Nonnegative Partial Sum

The number of sequences with Nonnegative partial sums which can be formed from $n$ 1s and $n$ $-1$s (Bailey 1996, Brualdi 1992) is given by the Catalan Numbers. Bailey (1996) gives the number of Nonnegative partial sums of $n$ 1s and $k$ $-1$s $a_1$, $a_2$, ..., $a_{n+k}$, so that

$$a_1+a_2+\ldots+a_i\geq 0$$ (1)

for all $1\leq i\leq n+k$. The closed form expression is

$$\left\{\matrix{n\cr 0\cr}\right\}=1$$ (2)

for $n\geq 0$,

$$\left\{\matrix{n\cr 1\cr}\right\}=n$$ (3)

for $n\geq 1$, and

$$\left\{\matrix{n\cr k\cr}\right\}={(n+1-k)(n+2)(n+3)\cdots(n+k)\over k!},$$ (4)
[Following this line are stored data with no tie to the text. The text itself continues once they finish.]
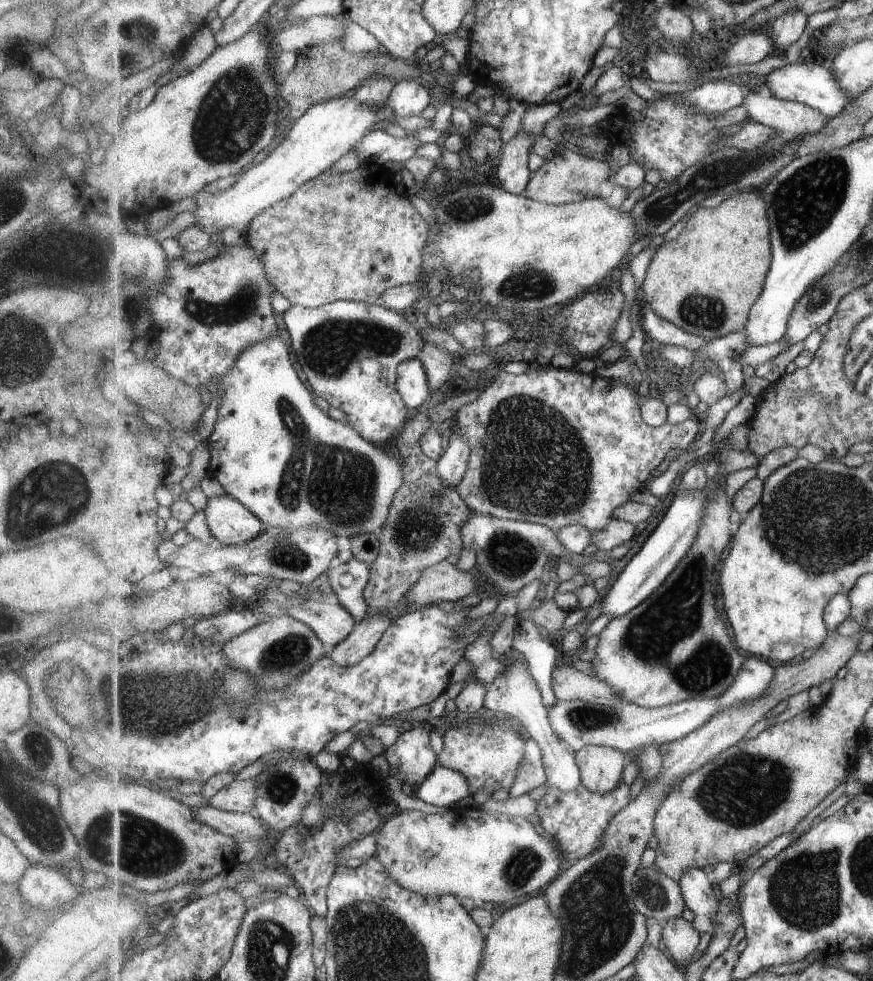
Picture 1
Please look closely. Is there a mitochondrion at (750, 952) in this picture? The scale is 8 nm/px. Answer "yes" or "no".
no

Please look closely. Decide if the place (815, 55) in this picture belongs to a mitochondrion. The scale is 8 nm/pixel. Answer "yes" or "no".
no

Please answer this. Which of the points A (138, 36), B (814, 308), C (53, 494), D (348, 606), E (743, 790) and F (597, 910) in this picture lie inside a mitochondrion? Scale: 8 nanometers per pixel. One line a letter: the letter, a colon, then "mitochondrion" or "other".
A: mitochondrion
B: mitochondrion
C: mitochondrion
D: other
E: mitochondrion
F: mitochondrion

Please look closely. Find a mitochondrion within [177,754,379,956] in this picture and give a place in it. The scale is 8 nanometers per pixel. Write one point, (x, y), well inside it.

for $n\geq k\geq 2$. Setting $k=n$ then recovers the Catalan Numbers

$$C_n=\left\{\matrix{n\cr n\cr}\right\}={1\over n+1}{2n\choose n}.$$ (5)

See also Catalan Number

References

Bailey, D. F. ``Counting Arrangements of 1's and $-1$'s.'' Math. Mag. 69, 128-131, 1996.

Brualdi, R. A. Introductory Combinatorics, 2nd ed. New York: Elsevier, 1992.